Sit-in des greffiers au ministère de la Justice

Ce mardi 2 mai 2017, les greffiers de la promotion 2016 qui n’ont pas perçu de salaire depuis plus de sept mois ont observé un sit-in au siège du ministère de la Justice, sis au centre-ville de Libreville. Ils s’y sont rendus en toge et en masse pour attendre l’arrivée d’Alexis Boutamba Mbina pour lui signifier leur mécontentement.

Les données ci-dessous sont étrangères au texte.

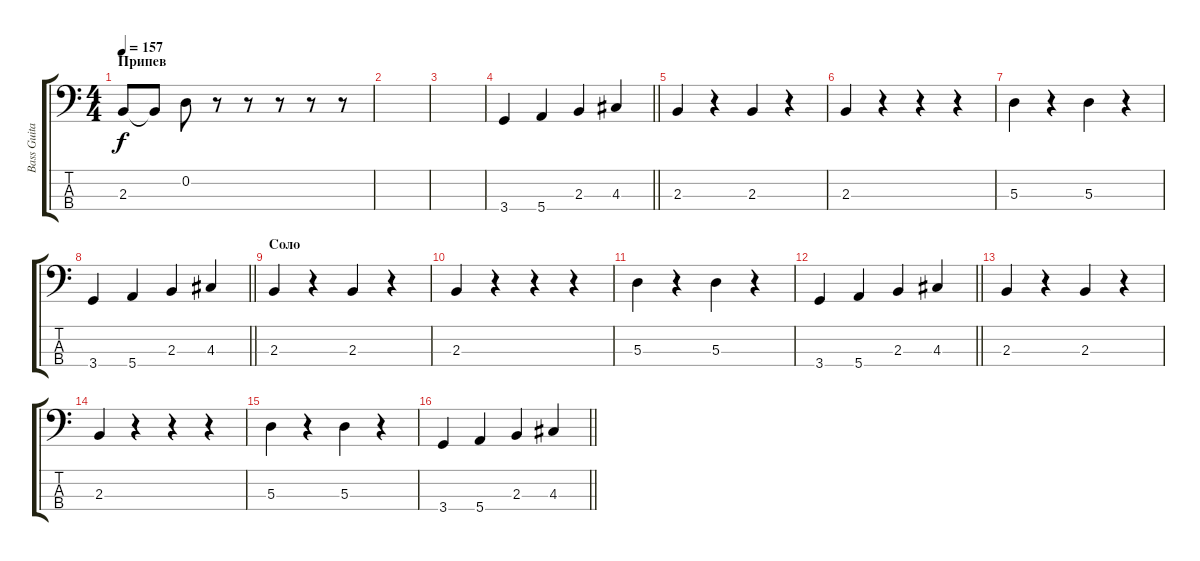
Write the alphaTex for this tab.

Interrogé par l’hebdomadaire Moutouki n°68 de ce jeudi 4 mai, Maître Henry Moretti Thytis, premier vice-président du Synagref, explique : «la grève ne profite à personne. Comme il vous a été rapporté, ça fait sept mois effectivement que les greffiers sortis de la promotion 2016 n’ont pas leurs salaires. Il faut dire que cette situation émane des techniciens du ministère, notamment le chef de service en charge de la législation du ministère de la Justice. C’est ce dernier qui est chargé de monter les textes, le ministre a donné le canevas, pas plus tard qu’hier (Ndlr : vendredi 28 avril 2017) il a tapé du poing sur la table et menacé Me Nkogo Tounga. D’ailleurs, c’est pour cette raison que lors de notre assemblée générale du 27 avril dernier, nous avons entre autre demandé son départ au profit d’autres greffiers compétents et qui pourront faire le travail». Poursuivant son propos, il révèle que «les textes d’intégration ont été signés. Malheureusement, Me Nkogo Tounga, qui travaille quand bon lui semble, n’a pas fait le travail. Il fait comme il veut. Les dossiers, qui avaient été signés en milieu de mois, ont été transmis à la solde au-delà des dates prévues. Résultat : nos collègues vont entamer un autre mois sans salaire».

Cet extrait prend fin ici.